SUMEDANG, STNews – Pemerintah Kabupaten Sumedang kembali menunjukkan komitmennya terhadap penguatan pendidikan keagamaan. Bupati Sumedang Dony Ahmad Munir bersama Wakil Bupati M. Fajar Aldila menyerahkan insentif bagi para tenaga pendidik Diniyah atau guru ngaji yang mengajar di TPA, TPQ, dan DTA.
Penyerahan dilakukan secara simbolis dalam rangkaian kegiatan peringatan Nuzulul Quran 1447 Hijriah sekaligus Silaturahmi Alim Ulama Tahun 2026 yang berlangsung di Aula Tampomas PPS, Selasa (10/3/2026).
Dalam program tersebut, Pemkab Sumedang menyalurkan insentif sebesar Rp9 miliar kepada 4.500 guru ngaji Diniyah yang tersebar di berbagai wilayah Kabupaten Sumedang. Masing-masing penerima mendapatkan Rp2 juta per tahun yang disalurkan langsung melalui rekening pribadi.
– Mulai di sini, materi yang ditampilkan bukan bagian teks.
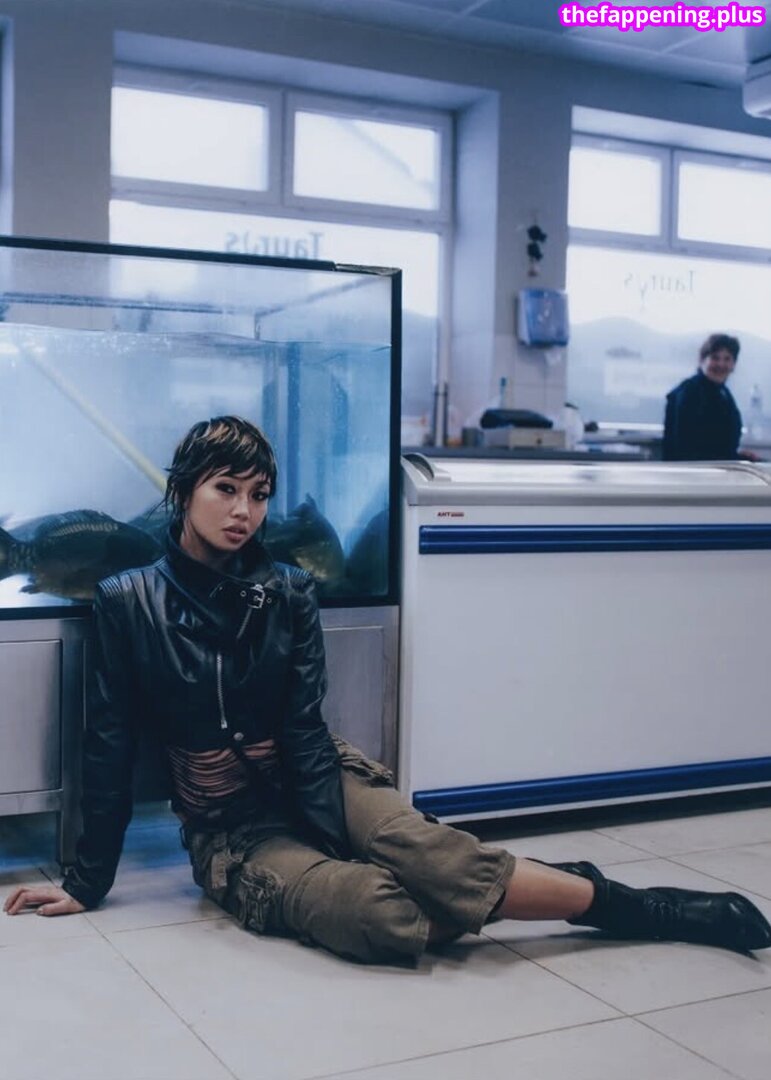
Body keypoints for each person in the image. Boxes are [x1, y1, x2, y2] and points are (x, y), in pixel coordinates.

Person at [5, 416, 771, 961]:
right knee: (378, 914)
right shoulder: (128, 600)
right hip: (230, 828)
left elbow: (304, 728)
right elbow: (107, 744)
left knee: (433, 857)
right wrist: (86, 883)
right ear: (182, 491)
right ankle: (525, 888)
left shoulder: (287, 592)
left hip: (318, 778)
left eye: (259, 494)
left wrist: (329, 829)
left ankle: (642, 908)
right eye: (225, 488)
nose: (244, 511)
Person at [662, 333, 745, 461]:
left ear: (734, 364)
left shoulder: (723, 393)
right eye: (715, 358)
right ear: (702, 361)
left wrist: (739, 457)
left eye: (727, 359)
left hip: (714, 469)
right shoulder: (689, 393)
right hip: (695, 471)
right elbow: (687, 448)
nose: (721, 364)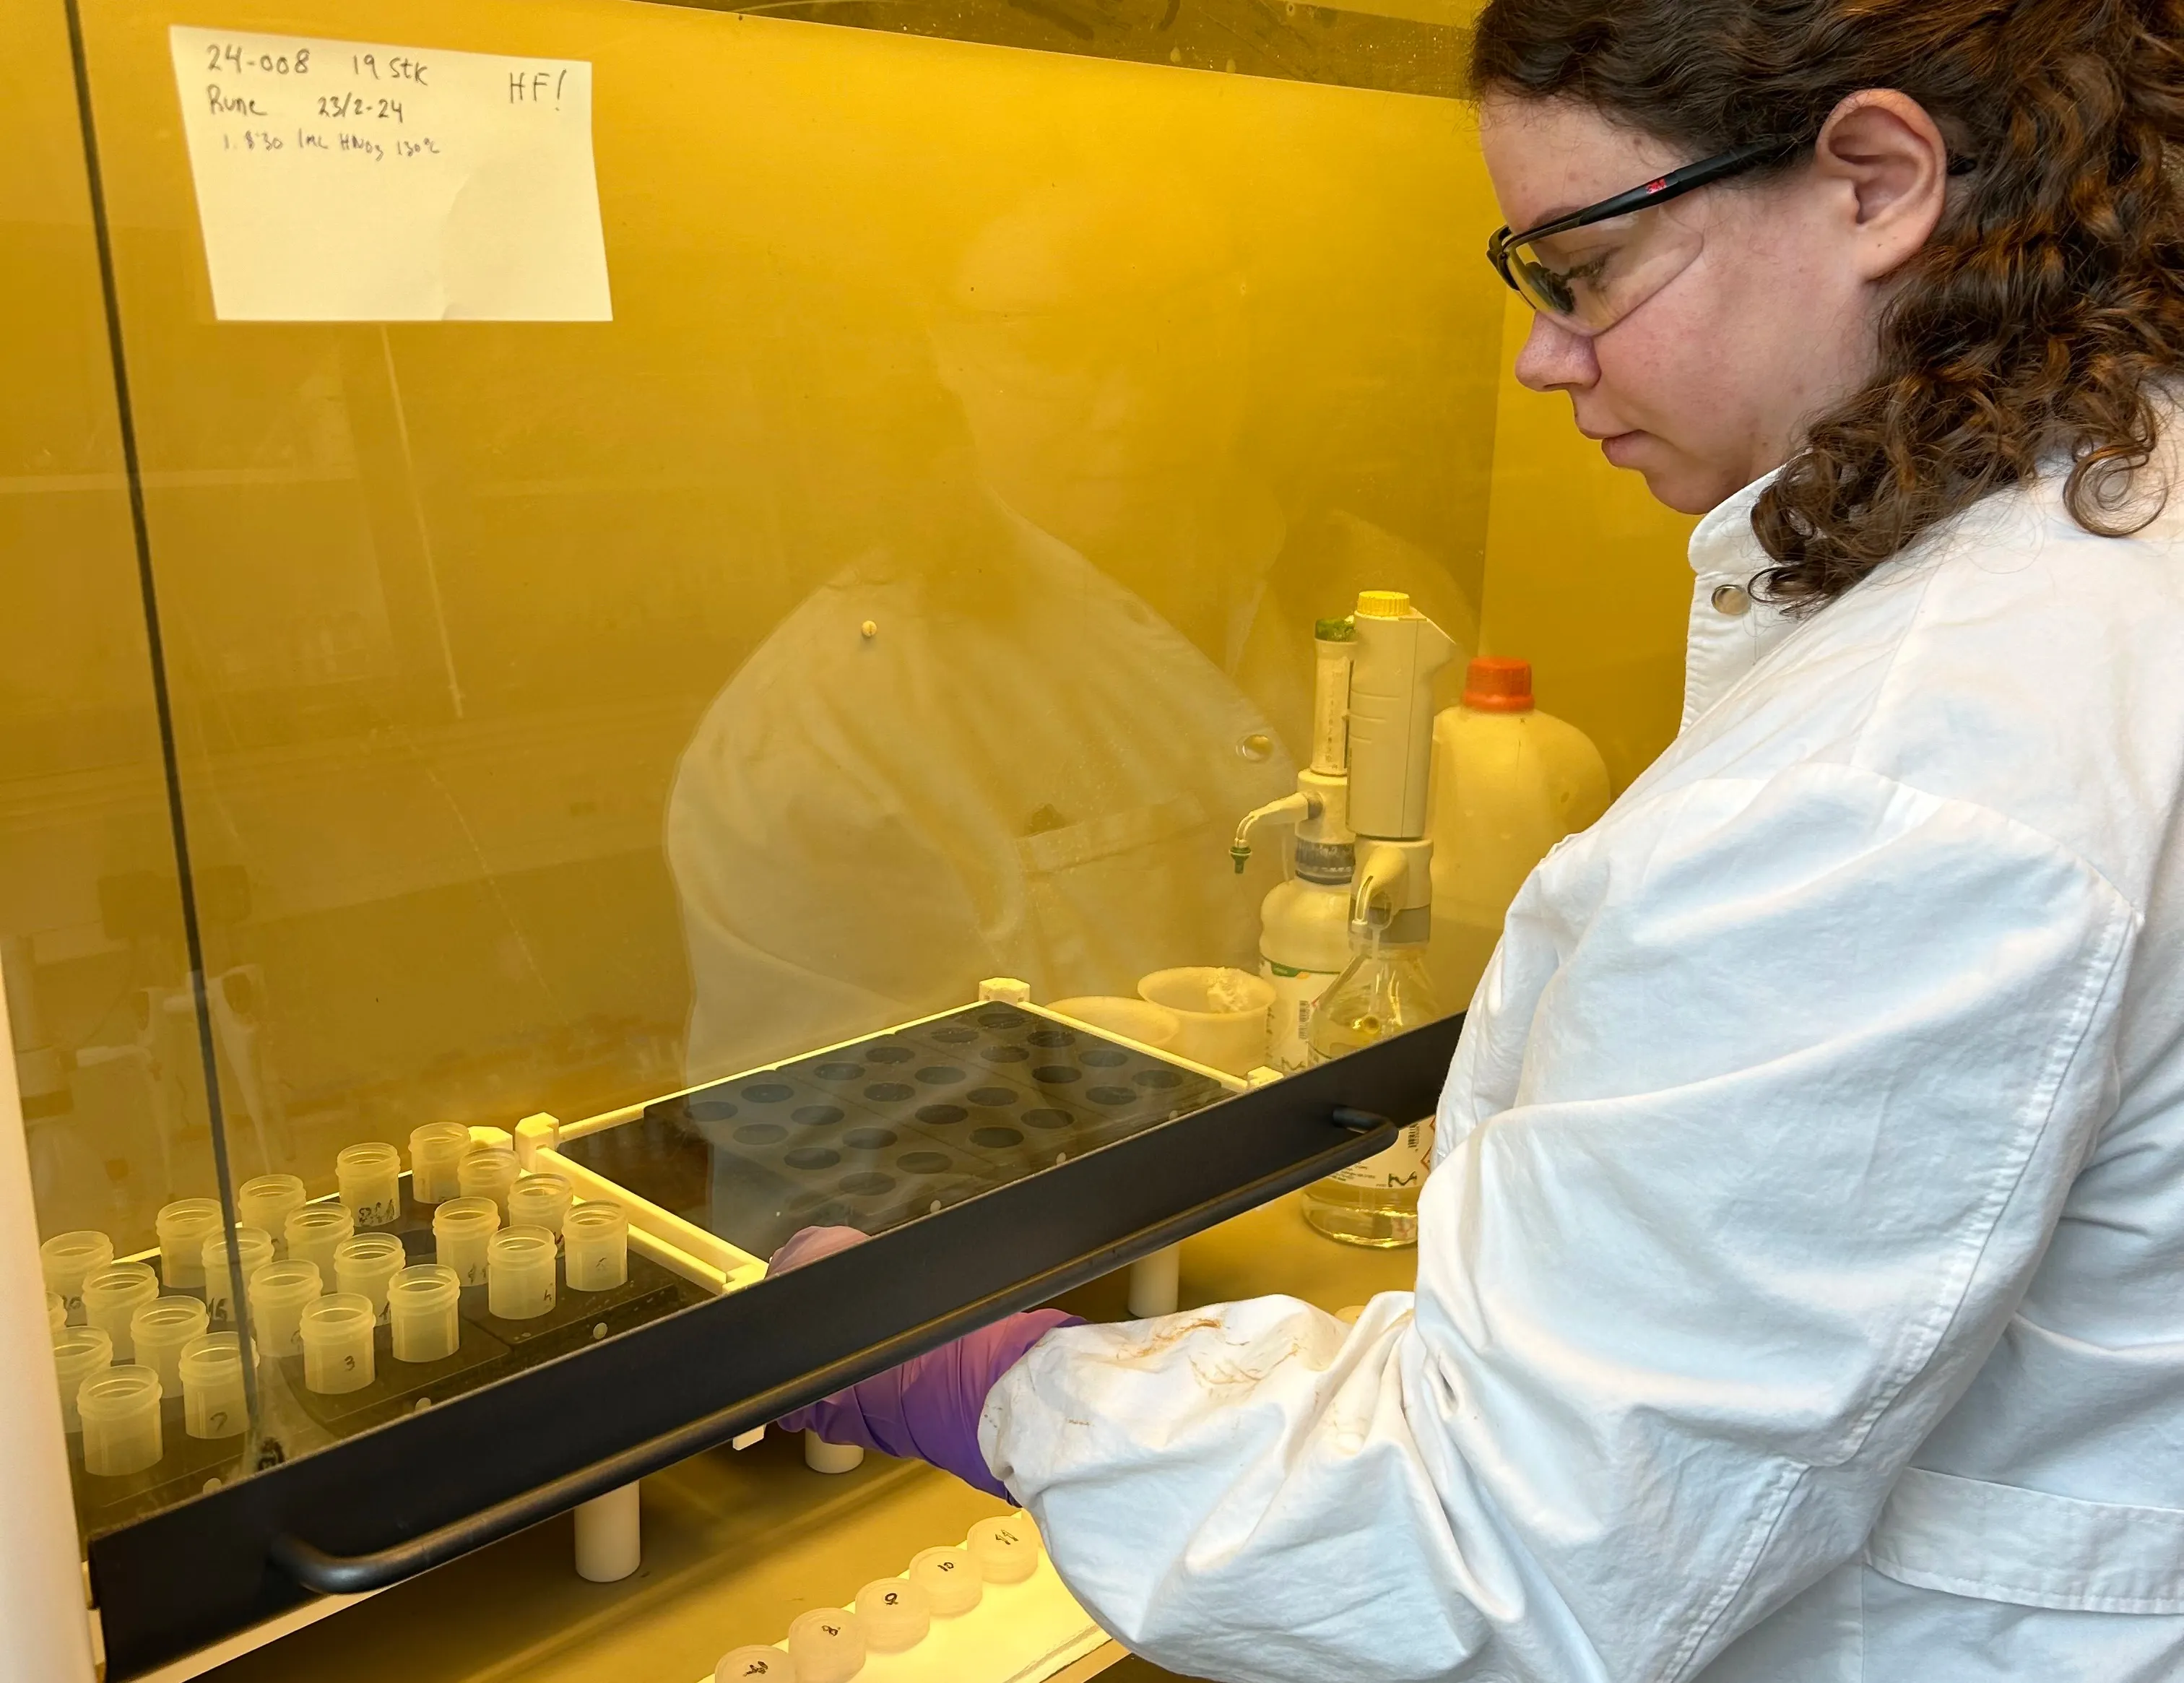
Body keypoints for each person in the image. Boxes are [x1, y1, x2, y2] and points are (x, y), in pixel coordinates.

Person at [769, 1, 2184, 1677]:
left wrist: (990, 1376)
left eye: (1583, 269)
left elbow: (1494, 1547)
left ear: (1873, 179)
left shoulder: (1903, 769)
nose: (1545, 355)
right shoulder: (2112, 534)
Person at [665, 181, 1474, 1084]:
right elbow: (843, 1158)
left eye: (1178, 326)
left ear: (1246, 327)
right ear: (944, 351)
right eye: (1050, 346)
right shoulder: (822, 725)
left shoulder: (1388, 596)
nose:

Bupati Dony Ahmad Munir menyampaikan bahwa insentif tersebut merupakan bentuk penghargaan pemerintah daerah kepada para guru ngaji yang selama ini berperan penting dalam membina akhlak dan moral generasi muda.
“Walaupun nilainya tidak sebanding dengan besarnya pengabdian para guru ngaji, namun ini adalah bentuk perhatian dan rasa hormat kami kepada para pendidik yang telah mendedikasikan waktunya untuk membina akhlak masyarakat,” ujar Dony.
Ia menambahkan, pemerintah daerah berharap dukungan terhadap para guru ngaji dapat terus ditingkatkan di masa mendatang sebagai bagian dari upaya memperkuat pendidikan keagamaan di tengah masyarakat.
Menurutnya, meskipun saat ini pemerintah daerah menghadapi kebijakan efisiensi anggaran serta adanya pengurangan transfer dari pemerintah pusat sekitar Rp4 miliar, komitmen terhadap kesejahteraan para guru ngaji tetap menjadi prioritas.
“Dalam kondisi apa pun, perhatian kepada para guru ngaji tidak boleh berkurang. Mudah-mudahan ke depan nilai insentif ini bisa terus meningkat,” katanya.
Pada kesempatan yang sama, Pemerintah Kabupaten Sumedang juga memberikan perlindungan jaminan sosial ketenagakerjaan kepada 606 marbot masjid di wilayah Kabupaten Sumedang.
Bupati Dony mengapresiasi dedikasi para marbot yang selama ini berperan menjaga kebersihan, kenyamanan, serta kemakmuran masjid.
“Terima kasih kepada para marbot masjid yang dengan penuh keikhlasan menjaga rumah ibadah, menghidupkan suasana masjid dengan lantunan puji-pujian, dan selalu hadir lebih awal untuk melayani jamaah,” pungkasnya.